The request: Filter the data below, keeping every line that contains the string "region".

--------------------------------

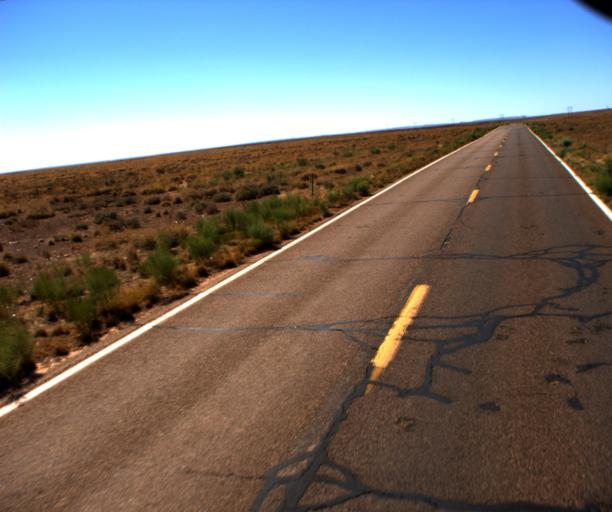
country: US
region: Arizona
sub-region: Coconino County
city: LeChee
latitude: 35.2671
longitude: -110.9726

--------------------------------

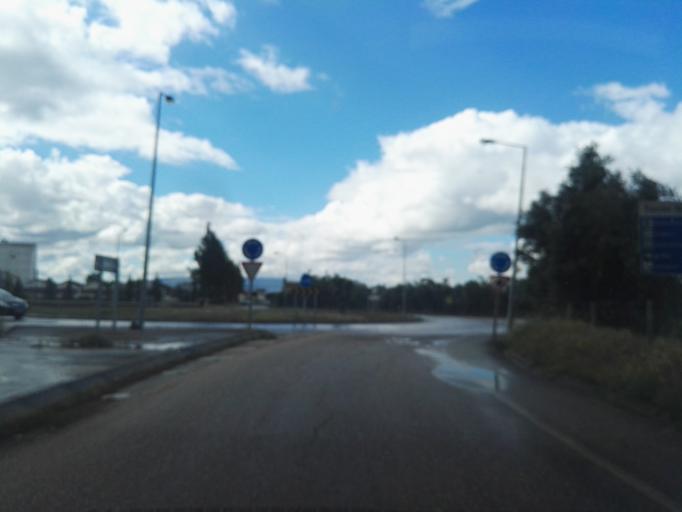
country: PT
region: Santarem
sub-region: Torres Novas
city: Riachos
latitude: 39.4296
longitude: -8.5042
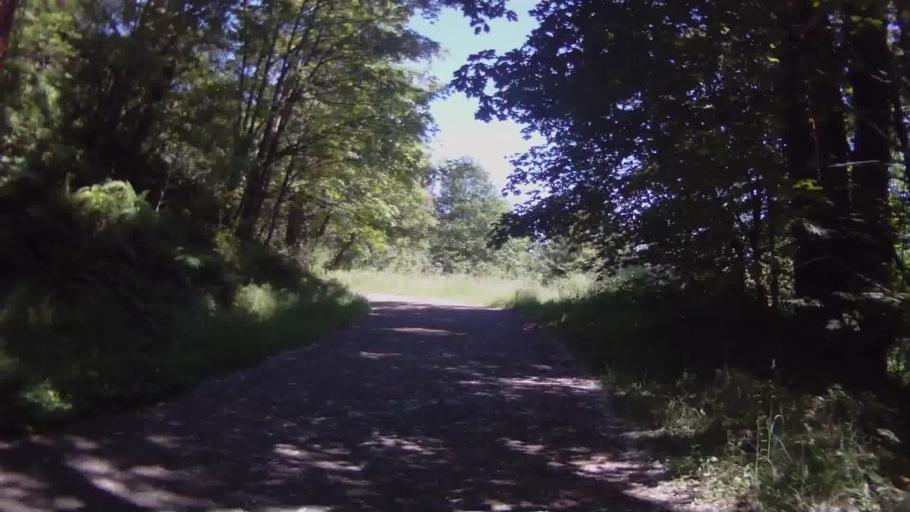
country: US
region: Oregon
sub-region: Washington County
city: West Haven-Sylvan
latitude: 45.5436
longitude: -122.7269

--------------------------------

Correct output:
region: Arizona
sub-region: Coconino County
region: Santarem
sub-region: Torres Novas
region: Oregon
sub-region: Washington County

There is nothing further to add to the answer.